Even so, Curtis’ story is one of a brewing storm beneath a precarious surface of normalcy. Plagued by invasive hallucinations, vivid nightmares, and a growing, all-consuming paranoia over an apocalyptic disaster and the people who appear in his visions, the film follows his desperate struggle to keep up a normal facade for his loved ones even as he gives further and further into his debilitating delusions. With a family dependent on him to maintain for the sake of their livelihood, he suffers in silence attempting to understand and quell his growing mental affliction. With every action Curtis does to supposedly protect his family from this storm, the further he pushes them away, the more he puts said livelihood at risk, the more he sinks into despair and shame over his failure to be the provider he once was. 

Shannon plays this descent with a striking fragility. The desperation that crosses his face whenever he is tasked with concealing his deteriorating mental state from his wife (Jessica Chastain), the sadness that fills his normally stern eyes when he can’t help but give in to his irrational compulsion to doomsday prep, Curtis is barely holding it together, thrashing against the tide of his psychosis and unlike the previous films, we are placed right alongside him as he slips away. As we see him vibrate with anxiety trying to hold back the dam of his mounting emotional turmoil, we anticipate an oncoming breaking point with lament. Shannon’s pained performance gives the impression of a man with an unyielding storm brewing at his very core who is doing everything in his power to keep it from breaking to the surface.
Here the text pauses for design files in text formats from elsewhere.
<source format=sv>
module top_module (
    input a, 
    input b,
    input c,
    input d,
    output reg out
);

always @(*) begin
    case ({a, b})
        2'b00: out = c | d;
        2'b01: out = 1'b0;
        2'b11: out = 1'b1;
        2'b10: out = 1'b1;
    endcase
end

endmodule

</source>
Shannon’s performance is probably best remembered for the point where the facade of normalcy finally breaks down in front of the community at a public gathering. Curtis’ internal turmoil finally bubbles over after being pushed over the edge by a friend accusing him of going crazy and Shannon becomes like a fire and brimstone preacher, using his booming voice, severe eyes, and frantic physicality to proclaim the coming of an almighty storm with terrifying intensity. A whirlwind of fear and fury, we witness a man who cannot stand to bottle it up any longer and is forced to explode in a fierce display of indignation for a community that cannot see or comprehend what he has been going through. It is a crowning achievement of Shannon’s nuanced approach to portraying madness that even as he produces this frightening spectacle, we are still moved to empathy by his clear desperation to be heard and believed. 
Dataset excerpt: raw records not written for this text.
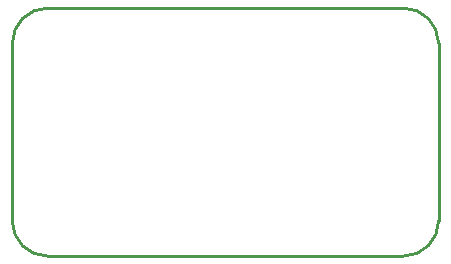
<source format=gko>
G04 Layer: BoardOutlineLayer*
G04 EasyEDA v6.5.48, 2025-02-22 14:07:37*
G04 17b28a04ad434079b4a69dc4657e0bf9,f2e2a8b566e441589a5ce94012aa69ba,10*
G04 Gerber Generator version 0.2*
G04 Scale: 100 percent, Rotated: No, Reflected: No *
G04 Dimensions in millimeters *
G04 leading zeros omitted , absolute positions ,4 integer and 5 decimal *
%FSLAX45Y45*%
%MOMM*%

%ADD10C,0.2540*%
D10*
X-3759200Y215900D02*
G01*
X-3759200Y1716897D01*
X-449206Y-84099D02*
G01*
X-3459200Y-84099D01*
X-149207Y1716897D02*
G01*
X-149207Y215900D01*
X-3459200Y2016897D02*
G01*
X-449206Y2016897D01*
G75*
G01*
X-449207Y2016897D02*
G02*
X-149207Y1716898I0J-299999D01*
G75*
G01*
X-3459201Y-84099D02*
G02*
X-3759200Y215900I0J299999D01*
G75*
G01*
X-3759200Y1716898D02*
G02*
X-3459201Y2016897I299999J0D01*
G75*
G01*
X-149207Y215900D02*
G02*
X-449207Y-84099I-300000J0D01*

%LPD*%
M02*

</source>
The film concludes with a disquieting moment when Curtis’ apocalyptic visions (somewhat) come true and a violent storm forces him and his family into the storm shelter he had been building over the course of the film. Once the storm effectively passes, Curtis is tasked with opening this door once again and, at the mercy of his paranoias, cannot bring himself to do it. Shannon grants this moment a quiet, tangible desperation as Curtis tries to claw his way out of his delusions and face reality once again through the support of his wife. Acknowledging he has been suffering in isolation and wants nothing more than to be better, Shannon’s soul-stirring vulnerability as he shrinks in terror and crumbles at the benign task of opening a door is possibly the most accomplished piece of acting he has ever committed to film. It is not so much a happy ending as it is a sobering reminder that the internal struggle of mental health only worsens when suffered in silence and healing is an arduous process that can be more debilitating than anything the world could throw down upon you. 
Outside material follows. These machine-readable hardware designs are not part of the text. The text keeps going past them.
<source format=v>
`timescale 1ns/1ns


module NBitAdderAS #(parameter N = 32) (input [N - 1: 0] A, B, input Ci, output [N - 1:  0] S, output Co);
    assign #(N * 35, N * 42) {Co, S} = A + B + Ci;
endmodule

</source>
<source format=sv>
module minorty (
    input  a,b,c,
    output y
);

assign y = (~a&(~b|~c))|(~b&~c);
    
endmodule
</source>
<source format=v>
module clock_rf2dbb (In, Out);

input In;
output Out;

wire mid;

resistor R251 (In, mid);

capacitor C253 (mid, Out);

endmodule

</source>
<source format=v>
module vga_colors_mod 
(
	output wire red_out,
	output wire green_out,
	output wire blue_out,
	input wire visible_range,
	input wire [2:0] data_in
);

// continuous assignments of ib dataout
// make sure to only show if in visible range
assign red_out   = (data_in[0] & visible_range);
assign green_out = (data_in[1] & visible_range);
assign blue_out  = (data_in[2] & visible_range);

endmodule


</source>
All three films discussed offered distinctly different approaches when it came to portraying madness. Be they visceral and frightening, odd and comical, or sobering and palpable, they all succeed in their own ways in getting you to empathize with their eroding protagonists. Each film works despite the ever-touchy subject of portraying mental illness, and this is all very much due to Shannon’s nuanced and varied approach to his various performances. His incredible skill as a performer to harness his unique talents and physical qualities to give these characters depth beyond their unnamed mental afflictions makes these films unforgettable.